*** Provided information ***
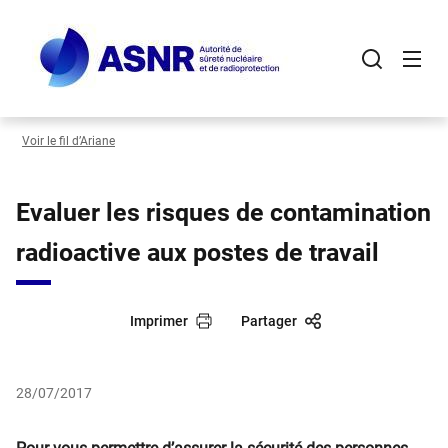
Panneau de gestion des cookies
Aller
au
contenu
principal
Voir le fil d’Ariane
Evaluer les risques de contamination
radioactive aux postes de travail
Imprimer
Partager
28/07/2017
***
What needs to be done:
Repeat the records above verbatim, with no pictures in the result.

Answer for this exercise:
Panneau de gestion des cookies
Aller
au
contenu
principal
Voir le fil d’Ariane
Evaluer les risques de contamination
radioactive aux postes de travail
Imprimer
Partager
28/07/2017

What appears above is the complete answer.